**WHAT IS EXPECTED**
Filter the listing below, keeping every line that holds "lymphoma".

**DATA FOR THIS TASK**
=== Section Start ===

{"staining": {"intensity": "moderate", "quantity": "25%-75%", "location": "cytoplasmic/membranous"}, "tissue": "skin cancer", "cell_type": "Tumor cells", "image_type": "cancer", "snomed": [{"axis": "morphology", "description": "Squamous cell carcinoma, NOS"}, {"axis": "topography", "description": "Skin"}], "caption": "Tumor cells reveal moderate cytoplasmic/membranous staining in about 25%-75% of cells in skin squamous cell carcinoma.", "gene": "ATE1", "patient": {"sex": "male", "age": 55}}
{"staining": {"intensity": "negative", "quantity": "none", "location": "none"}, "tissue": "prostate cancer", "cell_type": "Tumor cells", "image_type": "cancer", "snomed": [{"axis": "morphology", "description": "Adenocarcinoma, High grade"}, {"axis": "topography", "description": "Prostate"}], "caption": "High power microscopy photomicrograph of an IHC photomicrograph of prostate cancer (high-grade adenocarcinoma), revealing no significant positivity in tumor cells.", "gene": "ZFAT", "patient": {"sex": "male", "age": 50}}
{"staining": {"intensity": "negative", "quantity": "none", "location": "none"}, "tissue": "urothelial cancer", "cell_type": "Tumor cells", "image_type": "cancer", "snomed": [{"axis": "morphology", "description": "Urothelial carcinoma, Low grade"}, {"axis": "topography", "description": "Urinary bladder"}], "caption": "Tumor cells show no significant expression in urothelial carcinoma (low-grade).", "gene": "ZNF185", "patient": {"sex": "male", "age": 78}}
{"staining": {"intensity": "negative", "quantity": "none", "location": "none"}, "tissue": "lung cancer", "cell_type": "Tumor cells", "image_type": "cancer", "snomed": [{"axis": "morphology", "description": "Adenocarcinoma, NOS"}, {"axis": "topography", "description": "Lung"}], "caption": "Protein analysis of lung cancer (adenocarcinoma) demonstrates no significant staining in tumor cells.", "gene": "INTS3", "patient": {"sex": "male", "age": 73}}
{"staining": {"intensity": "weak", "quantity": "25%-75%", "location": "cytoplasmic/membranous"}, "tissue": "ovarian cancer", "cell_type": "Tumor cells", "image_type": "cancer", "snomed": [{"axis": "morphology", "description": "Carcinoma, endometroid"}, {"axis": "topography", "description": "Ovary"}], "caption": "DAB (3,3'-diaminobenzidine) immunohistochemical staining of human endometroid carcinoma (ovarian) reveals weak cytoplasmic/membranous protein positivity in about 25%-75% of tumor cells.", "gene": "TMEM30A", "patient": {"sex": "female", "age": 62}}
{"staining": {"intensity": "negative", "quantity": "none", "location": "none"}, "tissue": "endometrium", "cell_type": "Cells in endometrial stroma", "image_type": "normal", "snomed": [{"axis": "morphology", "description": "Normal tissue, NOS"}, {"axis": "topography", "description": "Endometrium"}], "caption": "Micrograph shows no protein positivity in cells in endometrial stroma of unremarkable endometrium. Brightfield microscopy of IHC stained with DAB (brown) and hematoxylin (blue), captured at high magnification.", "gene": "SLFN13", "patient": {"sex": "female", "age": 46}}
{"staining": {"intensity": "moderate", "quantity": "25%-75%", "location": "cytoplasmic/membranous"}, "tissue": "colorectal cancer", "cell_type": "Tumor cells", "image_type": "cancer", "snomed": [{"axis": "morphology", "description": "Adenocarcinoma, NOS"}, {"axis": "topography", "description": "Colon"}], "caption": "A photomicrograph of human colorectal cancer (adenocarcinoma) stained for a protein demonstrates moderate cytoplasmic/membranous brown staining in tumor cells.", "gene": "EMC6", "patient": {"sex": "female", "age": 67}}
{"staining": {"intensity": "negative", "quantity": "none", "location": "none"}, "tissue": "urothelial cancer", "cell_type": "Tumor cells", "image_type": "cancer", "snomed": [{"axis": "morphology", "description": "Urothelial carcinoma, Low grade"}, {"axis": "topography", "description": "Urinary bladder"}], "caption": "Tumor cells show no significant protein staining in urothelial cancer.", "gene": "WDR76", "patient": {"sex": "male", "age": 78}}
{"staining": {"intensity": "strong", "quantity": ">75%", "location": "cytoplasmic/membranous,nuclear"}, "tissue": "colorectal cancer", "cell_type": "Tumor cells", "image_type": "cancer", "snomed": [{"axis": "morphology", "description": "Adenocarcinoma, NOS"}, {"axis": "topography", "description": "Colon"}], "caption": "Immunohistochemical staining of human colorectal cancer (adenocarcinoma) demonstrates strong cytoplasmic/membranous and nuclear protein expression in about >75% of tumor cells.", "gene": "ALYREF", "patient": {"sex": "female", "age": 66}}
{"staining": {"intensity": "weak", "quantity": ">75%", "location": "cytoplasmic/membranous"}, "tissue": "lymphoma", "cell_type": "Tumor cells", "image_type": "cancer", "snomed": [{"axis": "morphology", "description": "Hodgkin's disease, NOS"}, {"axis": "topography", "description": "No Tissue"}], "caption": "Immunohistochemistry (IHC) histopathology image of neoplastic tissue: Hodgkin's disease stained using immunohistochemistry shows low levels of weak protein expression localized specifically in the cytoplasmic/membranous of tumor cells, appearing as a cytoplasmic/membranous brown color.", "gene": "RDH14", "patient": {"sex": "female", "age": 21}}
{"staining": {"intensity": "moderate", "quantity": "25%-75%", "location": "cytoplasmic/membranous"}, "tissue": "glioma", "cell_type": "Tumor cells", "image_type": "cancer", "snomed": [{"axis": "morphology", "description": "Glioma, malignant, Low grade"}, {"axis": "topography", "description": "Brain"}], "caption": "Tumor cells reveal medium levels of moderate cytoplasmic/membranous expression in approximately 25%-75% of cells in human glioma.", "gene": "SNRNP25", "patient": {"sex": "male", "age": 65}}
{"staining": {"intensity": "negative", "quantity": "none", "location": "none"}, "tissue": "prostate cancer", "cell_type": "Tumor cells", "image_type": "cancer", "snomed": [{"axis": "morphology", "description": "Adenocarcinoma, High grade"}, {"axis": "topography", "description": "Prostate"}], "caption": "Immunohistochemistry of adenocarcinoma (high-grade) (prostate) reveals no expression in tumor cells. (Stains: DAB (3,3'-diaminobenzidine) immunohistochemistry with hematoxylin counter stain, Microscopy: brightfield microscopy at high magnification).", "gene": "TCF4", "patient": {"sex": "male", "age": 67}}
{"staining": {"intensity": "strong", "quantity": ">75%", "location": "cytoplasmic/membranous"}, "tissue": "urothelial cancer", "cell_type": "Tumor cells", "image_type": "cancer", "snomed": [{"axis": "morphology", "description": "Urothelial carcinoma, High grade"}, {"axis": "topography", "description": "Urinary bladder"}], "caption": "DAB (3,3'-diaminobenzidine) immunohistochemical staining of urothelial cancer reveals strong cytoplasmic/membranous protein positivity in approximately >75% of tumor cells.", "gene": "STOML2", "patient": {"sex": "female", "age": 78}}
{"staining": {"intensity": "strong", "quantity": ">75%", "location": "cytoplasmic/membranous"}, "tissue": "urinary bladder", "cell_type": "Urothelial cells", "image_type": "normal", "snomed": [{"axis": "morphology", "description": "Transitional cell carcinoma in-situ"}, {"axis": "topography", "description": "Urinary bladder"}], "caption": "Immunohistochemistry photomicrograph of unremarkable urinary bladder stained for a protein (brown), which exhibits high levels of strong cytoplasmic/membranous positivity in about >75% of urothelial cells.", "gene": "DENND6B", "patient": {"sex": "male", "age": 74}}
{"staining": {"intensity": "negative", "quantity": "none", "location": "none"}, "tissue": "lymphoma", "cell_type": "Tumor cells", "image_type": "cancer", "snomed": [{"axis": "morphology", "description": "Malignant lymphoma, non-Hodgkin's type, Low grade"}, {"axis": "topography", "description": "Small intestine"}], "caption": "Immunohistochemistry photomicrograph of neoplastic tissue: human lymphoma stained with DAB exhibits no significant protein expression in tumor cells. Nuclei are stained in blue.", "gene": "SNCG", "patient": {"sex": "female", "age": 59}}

=== Section End ===

**EXERCISE RESULT**
{"staining": {"intensity": "weak", "quantity": ">75%", "location": "cytoplasmic/membranous"}, "tissue": "lymphoma", "cell_type": "Tumor cells", "image_type": "cancer", "snomed": [{"axis": "morphology", "description": "Hodgkin's disease, NOS"}, {"axis": "topography", "description": "No Tissue"}], "caption": "Immunohistochemistry (IHC) histopathology image of neoplastic tissue: Hodgkin's disease stained using immunohistochemistry shows low levels of weak protein expression localized specifically in the cytoplasmic/membranous of tumor cells, appearing as a cytoplasmic/membranous brown color.", "gene": "RDH14", "patient": {"sex": "female", "age": 21}}
{"staining": {"intensity": "negative", "quantity": "none", "location": "none"}, "tissue": "lymphoma", "cell_type": "Tumor cells", "image_type": "cancer", "snomed": [{"axis": "morphology", "description": "Malignant lymphoma, non-Hodgkin's type, Low grade"}, {"axis": "topography", "description": "Small intestine"}], "caption": "Immunohistochemistry photomicrograph of neoplastic tissue: human lymphoma stained with DAB exhibits no significant protein expression in tumor cells. Nuclei are stained in blue.", "gene": "SNCG", "patient": {"sex": "female", "age": 59}}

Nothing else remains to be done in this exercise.